Et ce baiser n’a rien à voir avec ceux de la nuit.
Il est lent.
Doux.
Nos corps sont encore chauds sous les draps.
Ses cheveux sont en bataille.
Elle a cette voix du réveil et les yeux encore à moitié fermés.
Aucune urgence.
C’est peut-être celui-là qui me trouble le plus.

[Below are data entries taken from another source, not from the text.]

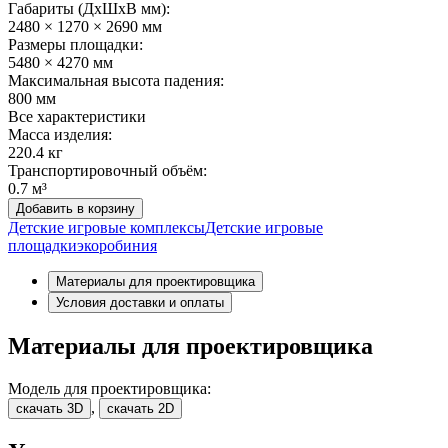
Габариты (ДхШxВ мм):
2480 × 1270 × 2690 мм
Размеры площадки:
5480 × 4270 мм
Максимальная высота падения:
800 мм
Все характеристики
Масса изделия:
220.4 кг
Транспортировочный объём:
0.7 м³
Добавить в корзину
Детские игровые комплексы
Детские игровые
площадки
эко
робиния
Материалы для проектировщика
Условия доставки и оплаты
Материалы для проектировщика
Модель для проектировщика:
,
скачать 3D
скачать 2D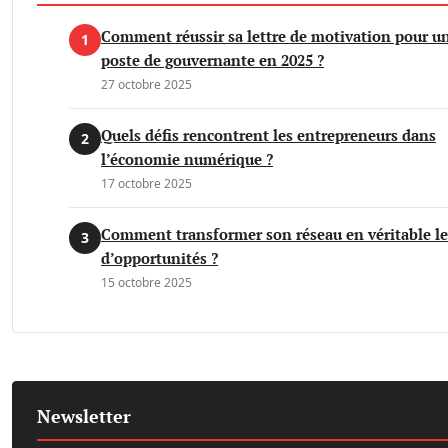
Comment réussir sa lettre de motivation pour u
1
poste de gouvernante en 2025 ?
27 octobre 2025
Quels défis rencontrent les entrepreneurs dans
2
l’économie numérique ?
17 octobre 2025
Comment transformer son réseau en véritable le
3
d’opportunités ?
15 octobre 2025
Newsletter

Elle finit par se lever et récupère ses affaires un peu partout dans la chambre.
Un vêtement près du lit.
Un autre contre le fauteuil.
Elle s’habille tranquillement.
Je la regarde.
– Quoi ?
– Rien.
– Tu me regardes encore.
– Oui.
Elle sourit.
– Maintenant, t’assumes.
– J’ai eu quelques heures pour m’entraîner.
Elle secoue la tête.
Une fois prête, elle prend son téléphone.
Puis va vers la porte.
Sa main reste sur la poignée.
– Bon…
– Bon.
Elle hésite.
Puis revient soudain vers moi.
M’embrasse une dernière fois.
Longuement.
Pose sa main contre ma joue.
– Bonne route, monsieur l’acousticien.
– Bonne journée, madame l’architecte.
Elle lève les yeux au ciel.
– Assistante.
– Je sais.
– Connard.
Elle sourit en disant ça.
Puis ouvre la porte.
Juste avant de sortir, elle regarde le mur séparant nos deux chambres.
Puis moi.
– Au fait…
– Oui ?
– Je crois qu’elle est plutôt bonne.
– Quoi ?
Elle désigne la cloison.
– Personne n’est venu se plaindre.
Je ris.
Elle disparaît dans la chambre voisine.
Une heure plus tard, mon sac est dans le coffre.
Le soleil commence à monter.
Je reprends l’autoroute comme après n’importe quel déplacement professionnel.
Le chantier est toujours en retard.
Le compte rendu doit toujours être rédigé.
Et lundi, quelqu’un me demandera probablement encore pourquoi il est indispensable de désolidariser ce foutu plafond.
Rien n’a vraiment changé.
À un détail près.
Pendant plusieurs kilomètres, je souris tout seul en repensant à cette réunion où une belle brune avait soutenu mon regard une seconde de trop.
Puis à une porte d’hôtel qui s’était ouverte à 23 h 47.
Finalement, certains écarts de chantier ne méritent vraiment pas de réserve.